On 11/07/17 at 12:30 pm, Staff G stated care plans contained "3 or 4 core problems" related to admission, and an option existed to create a custom care plan in the EMR for a specific problem such as substance abuse, and this was not done.
Tag No.: A0467
Based on record review and interview, the hospital failed to ensure staff documented all pertinent patient information for 1 (Patient #10) of 3 clinical records (Patients #10, 11, and 12) reviewed for patients reportedly on suicide precautions within the last 6 months.
This failed practice had the potential to result in delayed recognition and treatment of potential self-harm behaviors of Patient #10 due to observations of the patient's behavior being unavailable to the treatment team for care decisions.
Findings:
The surveyor requested a list of all patients placed on suicide precautions within the last 6 months. Staff A gave the surveyor a handwritten list with the names of Patients #10, 11, and 12, and stated the electronic system did not have the functionality to compile a report; the list was compiled from a review of individual records.
Patient #10
The patient was admitted to the Senior Focus unit from 08/07/17 to 08/11/17. A form titled "Patient Care Report" dated 08/07/17 at 4:50 pm listed the patient's precautions as suicide, elopement/AWOL, and falls.
A review of the clinical record showed documentation the patient had active suicidal ideations.

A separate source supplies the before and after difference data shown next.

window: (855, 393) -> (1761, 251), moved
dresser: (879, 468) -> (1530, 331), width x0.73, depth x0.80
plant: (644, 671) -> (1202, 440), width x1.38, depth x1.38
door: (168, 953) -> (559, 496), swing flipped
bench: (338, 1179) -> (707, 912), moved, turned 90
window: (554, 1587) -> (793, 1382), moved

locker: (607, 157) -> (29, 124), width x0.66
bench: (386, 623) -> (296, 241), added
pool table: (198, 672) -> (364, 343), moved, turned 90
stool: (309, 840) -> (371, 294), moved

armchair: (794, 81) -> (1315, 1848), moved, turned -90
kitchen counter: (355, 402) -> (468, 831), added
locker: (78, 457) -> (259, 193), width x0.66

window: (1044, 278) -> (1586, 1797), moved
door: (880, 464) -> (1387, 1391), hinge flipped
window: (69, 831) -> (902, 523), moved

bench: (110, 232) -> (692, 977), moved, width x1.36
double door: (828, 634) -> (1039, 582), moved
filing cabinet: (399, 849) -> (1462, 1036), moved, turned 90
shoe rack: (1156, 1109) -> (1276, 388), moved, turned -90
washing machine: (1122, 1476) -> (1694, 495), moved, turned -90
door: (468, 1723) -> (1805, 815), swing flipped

Refer to A0144.
A review of the clinical record including physician orders, nurses' notes, 15-minute rounding sheets, and treatment plans showed no documentation the patient was placed on suicide precautions. There was no documentation staff maintained an arm's length distance from the patient, or maintained a constant line of sight of the patient; 15-minute rounding sheets showed the patient was observed every 15 minutes, which is standard practice for all patients in the geriatric psych unit.
On 11/07/17 at 12:30 pm, Staff G stated a patient on suicide precautions should have 1:1 monitoring, and this would be documented on the 15-minute rounding sheets. He/she stated there should also be a suicide assessment form completed every shift.